Extracted records
________________________________________
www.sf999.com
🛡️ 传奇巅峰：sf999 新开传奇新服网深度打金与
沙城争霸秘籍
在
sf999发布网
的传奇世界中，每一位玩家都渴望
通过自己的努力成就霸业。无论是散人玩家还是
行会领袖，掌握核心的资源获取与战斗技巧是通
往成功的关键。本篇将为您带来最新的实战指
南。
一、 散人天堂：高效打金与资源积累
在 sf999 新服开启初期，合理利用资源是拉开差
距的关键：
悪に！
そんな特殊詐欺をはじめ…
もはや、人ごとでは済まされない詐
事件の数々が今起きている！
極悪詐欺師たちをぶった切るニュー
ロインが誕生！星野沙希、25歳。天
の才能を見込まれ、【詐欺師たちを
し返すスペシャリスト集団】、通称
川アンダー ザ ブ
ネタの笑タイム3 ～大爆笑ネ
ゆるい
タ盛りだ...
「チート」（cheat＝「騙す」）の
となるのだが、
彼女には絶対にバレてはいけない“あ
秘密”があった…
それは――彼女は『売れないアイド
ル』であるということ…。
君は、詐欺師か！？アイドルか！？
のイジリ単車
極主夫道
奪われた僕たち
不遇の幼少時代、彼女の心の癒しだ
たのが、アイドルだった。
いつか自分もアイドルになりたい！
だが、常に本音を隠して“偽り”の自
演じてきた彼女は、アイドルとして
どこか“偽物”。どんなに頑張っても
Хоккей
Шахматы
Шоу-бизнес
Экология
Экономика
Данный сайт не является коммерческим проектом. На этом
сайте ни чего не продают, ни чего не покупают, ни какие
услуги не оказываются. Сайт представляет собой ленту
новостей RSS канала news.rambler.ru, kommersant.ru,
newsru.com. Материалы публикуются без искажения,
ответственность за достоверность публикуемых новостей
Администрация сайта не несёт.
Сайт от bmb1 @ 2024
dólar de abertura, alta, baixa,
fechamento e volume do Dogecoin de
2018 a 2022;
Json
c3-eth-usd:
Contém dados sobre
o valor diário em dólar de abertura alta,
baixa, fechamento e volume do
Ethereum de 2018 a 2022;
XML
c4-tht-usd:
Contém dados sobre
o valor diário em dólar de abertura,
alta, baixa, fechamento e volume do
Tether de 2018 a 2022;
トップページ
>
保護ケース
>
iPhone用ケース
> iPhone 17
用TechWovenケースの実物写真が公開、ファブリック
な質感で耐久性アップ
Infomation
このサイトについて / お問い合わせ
________________________________________
• About this exercise:
All the entries above need to be repeated word for word.

• Worked solution:
www.sf999.com
🛡️ 传奇巅峰：sf999 新开传奇新服网深度打金与
沙城争霸秘籍
在
sf999发布网
的传奇世界中，每一位玩家都渴望
通过自己的努力成就霸业。无论是散人玩家还是
行会领袖，掌握核心的资源获取与战斗技巧是通
往成功的关键。本篇将为您带来最新的实战指
南。
一、 散人天堂：高效打金与资源积累
在 sf999 新服开启初期，合理利用资源是拉开差
距的关键：
悪に！
そんな特殊詐欺をはじめ…
もはや、人ごとでは済まされない詐
事件の数々が今起きている！
極悪詐欺師たちをぶった切るニュー
ロインが誕生！星野沙希、25歳。天
の才能を見込まれ、【詐欺師たちを
し返すスペシャリスト集団】、通称
川アンダー ザ ブ
ネタの笑タイム3 ～大爆笑ネ
ゆるい
タ盛りだ...
「チート」（cheat＝「騙す」）の
となるのだが、
彼女には絶対にバレてはいけない“あ
秘密”があった…
それは――彼女は『売れないアイド
ル』であるということ…。
君は、詐欺師か！？アイドルか！？
のイジリ単車
極主夫道
奪われた僕たち
不遇の幼少時代、彼女の心の癒しだ
たのが、アイドルだった。
いつか自分もアイドルになりたい！
だが、常に本音を隠して“偽り”の自
演じてきた彼女は、アイドルとして
どこか“偽物”。どんなに頑張っても
Хоккей
Шахматы
Шоу-бизнес
Экология
Экономика
Данный сайт не является коммерческим проектом. На этом
сайте ни чего не продают, ни чего не покупают, ни какие
услуги не оказываются. Сайт представляет собой ленту
новостей RSS канала news.rambler.ru, kommersant.ru,
newsru.com. Материалы публикуются без искажения,
ответственность за достоверность публикуемых новостей
Администрация сайта не несёт.
Сайт от bmb1 @ 2024
dólar de abertura, alta, baixa,
fechamento e volume do Dogecoin de
2018 a 2022;
Json
c3-eth-usd:
Contém dados sobre
o valor diário em dólar de abertura alta,
baixa, fechamento e volume do
Ethereum de 2018 a 2022;
XML
c4-tht-usd:
Contém dados sobre
o valor diário em dólar de abertura,
alta, baixa, fechamento e volume do
Tether de 2018 a 2022;
トップページ
>
保護ケース
>
iPhone用ケース
> iPhone 17
用TechWovenケースの実物写真が公開、ファブリック
な質感で耐久性アップ
Infomation
このサイトについて / お問い合わせ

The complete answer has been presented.